When you copy the data, keep every word exactly as it is and leave the pictures out.
=== SUPPLIED MATERIAL ===
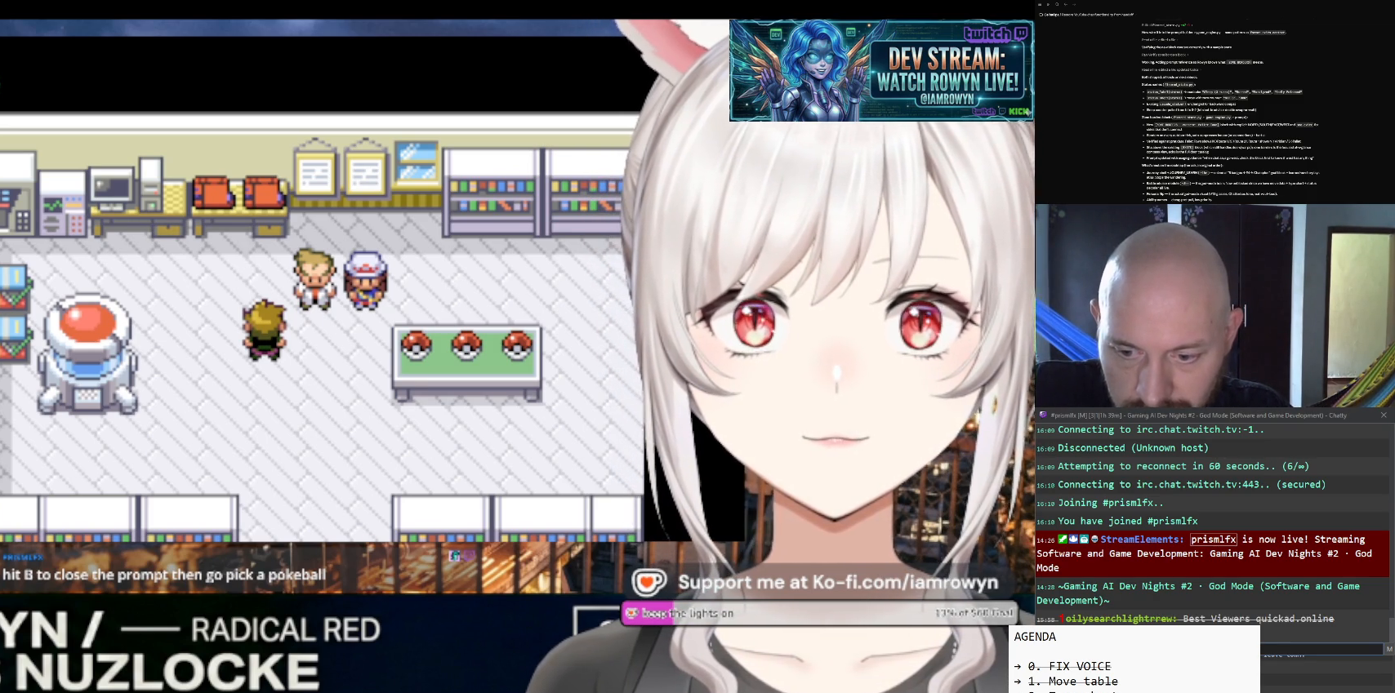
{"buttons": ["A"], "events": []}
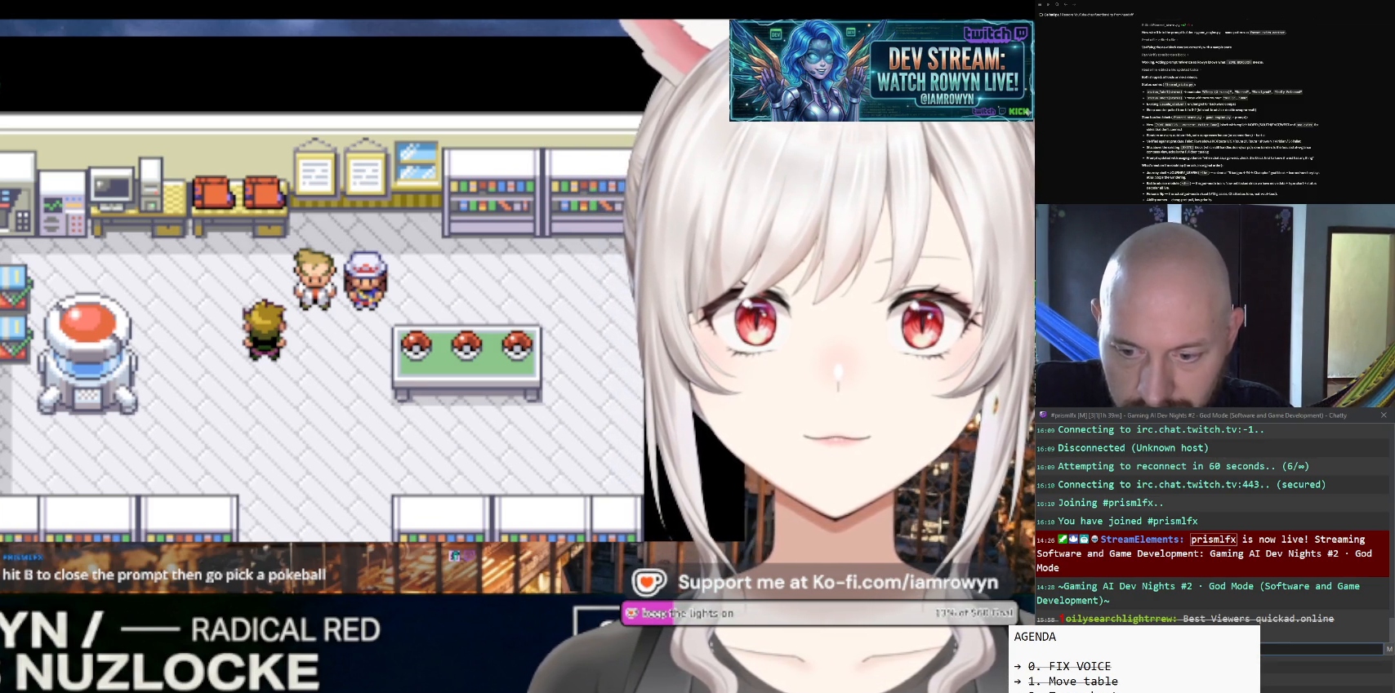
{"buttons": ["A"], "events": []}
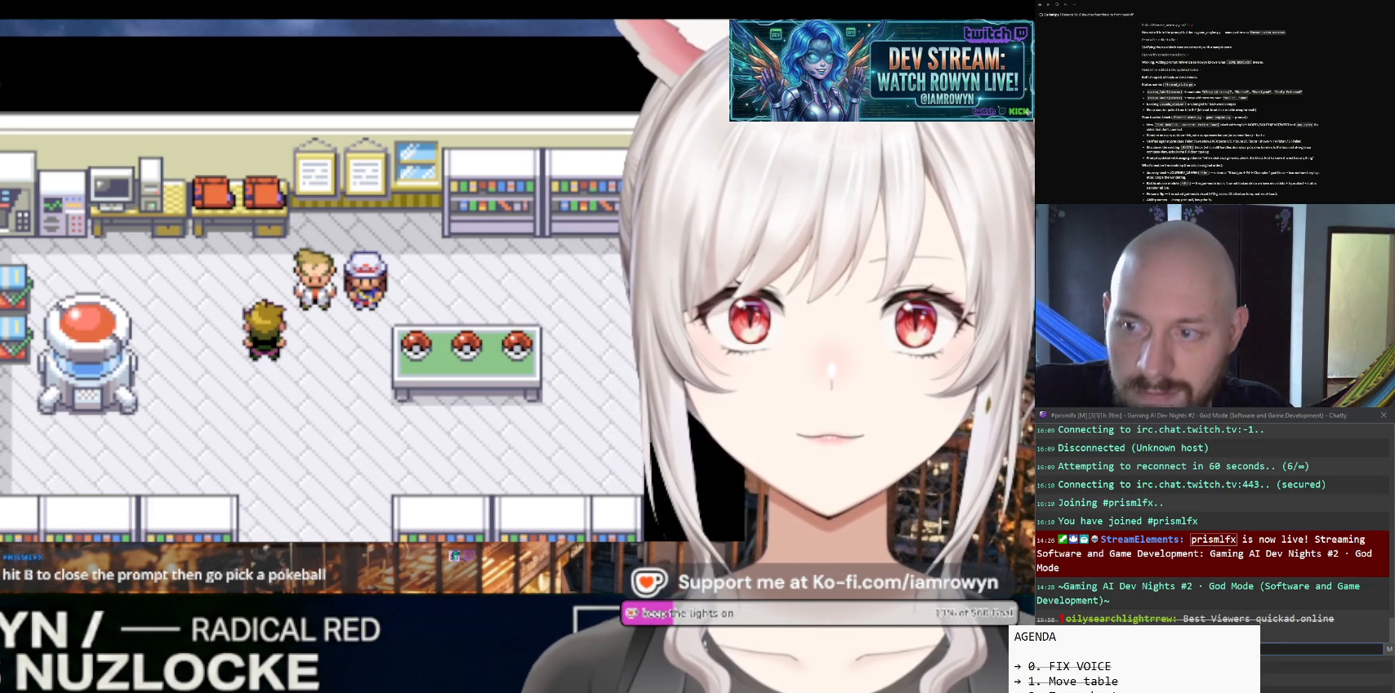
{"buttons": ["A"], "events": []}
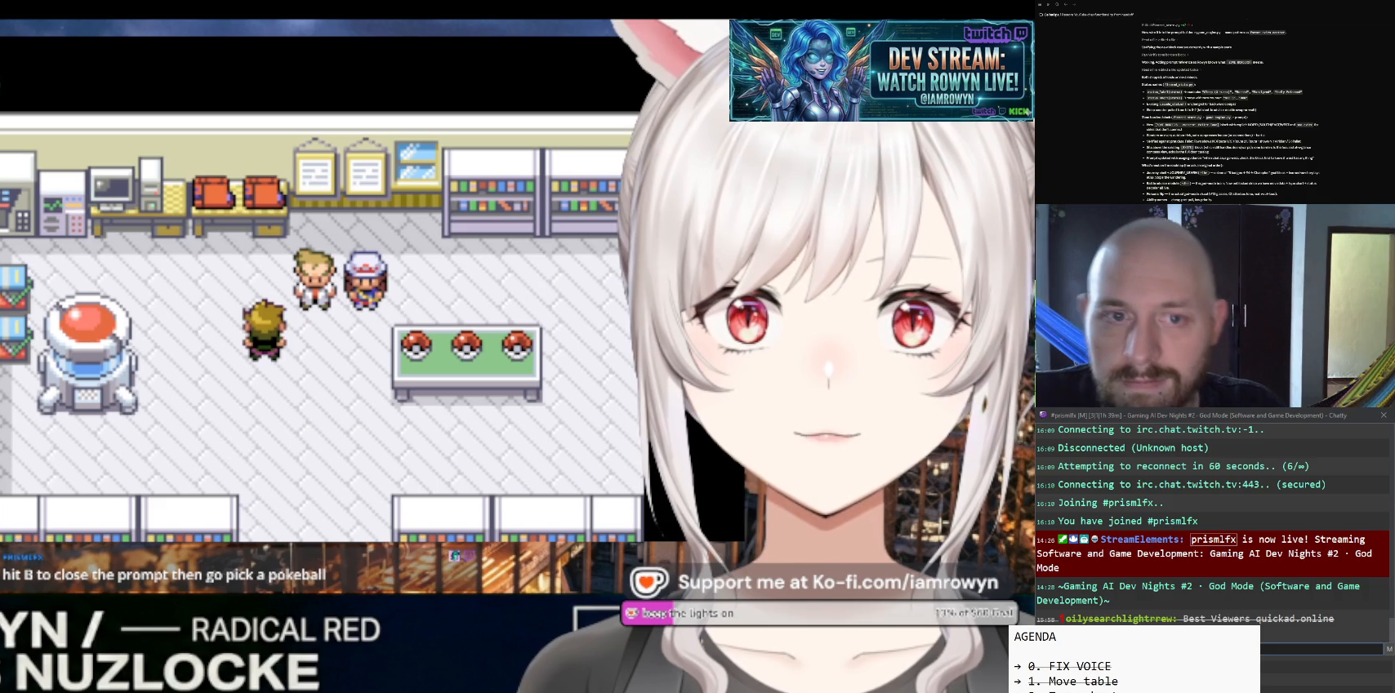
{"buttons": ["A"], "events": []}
===
> [RESULT FOR THIS EXERCISE]
{"buttons": ["A"], "events": []}
{"buttons": ["A"], "events": []}
{"buttons": ["A"], "events": []}
{"buttons": ["A"], "events": []}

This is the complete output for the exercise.